The Neurodegeneration Consortium (NDC), a group of institutions working together to understand and find ways to cure neurodegenerative diseases such as Alzheimer’s, has just received $5 million from the Huffington Foundation.
The NDC was launched with a starting $25 million donation from the Robert A. and Renee E. Belfer Family Foundation to three institutes across the state of Texas: The University of Texas MD Anderson Cancer Center, Baylor College of Medicine and the Massachusetts Institute of Technology.
The Huffington Foundation has long enlisted a considerable number of supportive institutions in the Texas Medical Center, including the Huffington Center on Aging at Baylor, and the Jan and Dan Duncan Neurological Research Institute at Texas Children’s Hospital. The Huffington Foundation’s generous support has given the NDC a big start on its distinctive approach to understanding neurodegenerative diseases. The foundation’s funding for the NDC will aid in their advancement of targeted treatment options.
“Our aim is to find new therapies through novel research, and we’re on a fast track to achieve that, thanks to our colleagues at Baylor and MIT and due in large part to supporters such as the Huffington Foundation who understand the importance of philanthropy as the driving force behind this initiative.” – Dr. Ronald DePinho, president of MD Anderson.

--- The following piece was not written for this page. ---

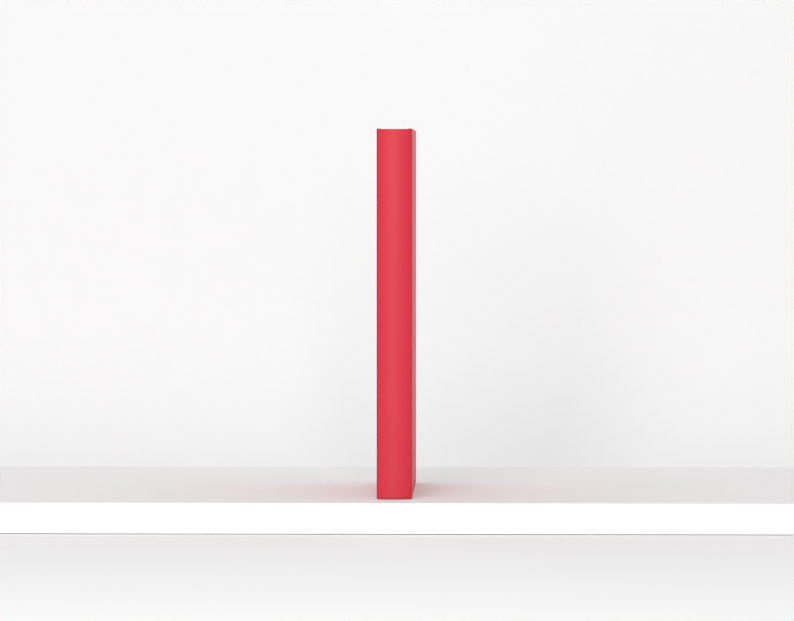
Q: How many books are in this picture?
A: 1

The recent studies on neurologically degenerative diseases, cancer and other diseases of age showed a commonality among their molecular themes. It is though a more thorough knowledge of the biology working behind the progression of these diseases that the NDC hopes to discover treatments applicable to several health conditions associated with old age.

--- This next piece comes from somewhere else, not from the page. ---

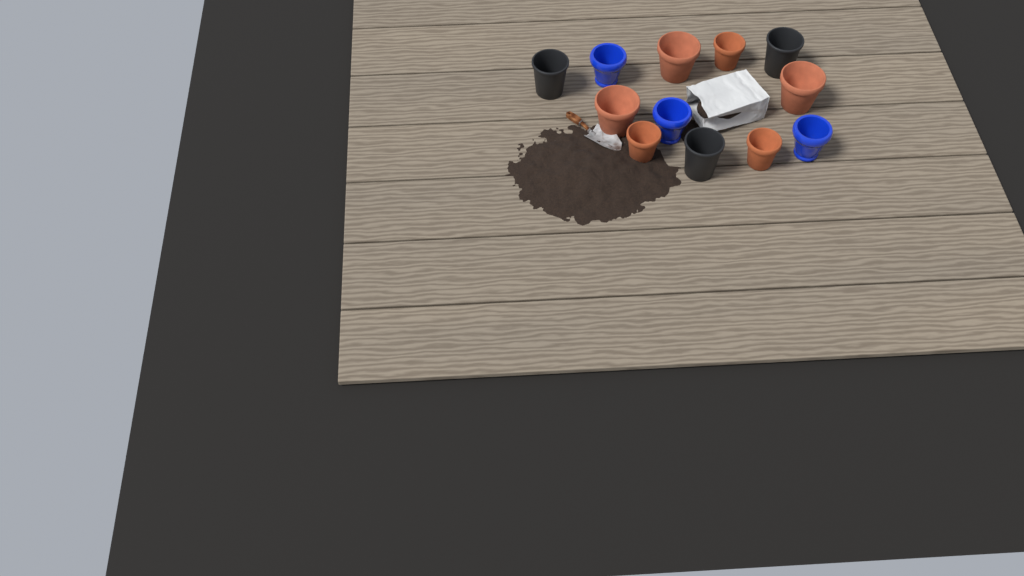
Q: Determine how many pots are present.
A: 12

Members of the consortium are utilizing breakthrough genomic technology in order to distinguish new targets on a molecular level that could fight neurodegenerative diseases. To be more specific, affiliated researchers are working on the difficult task of “inhibiting and interrogating thousands of genes”, one by one, in order to pinpoint the genes that decrease levels of the proteins that drive the disease.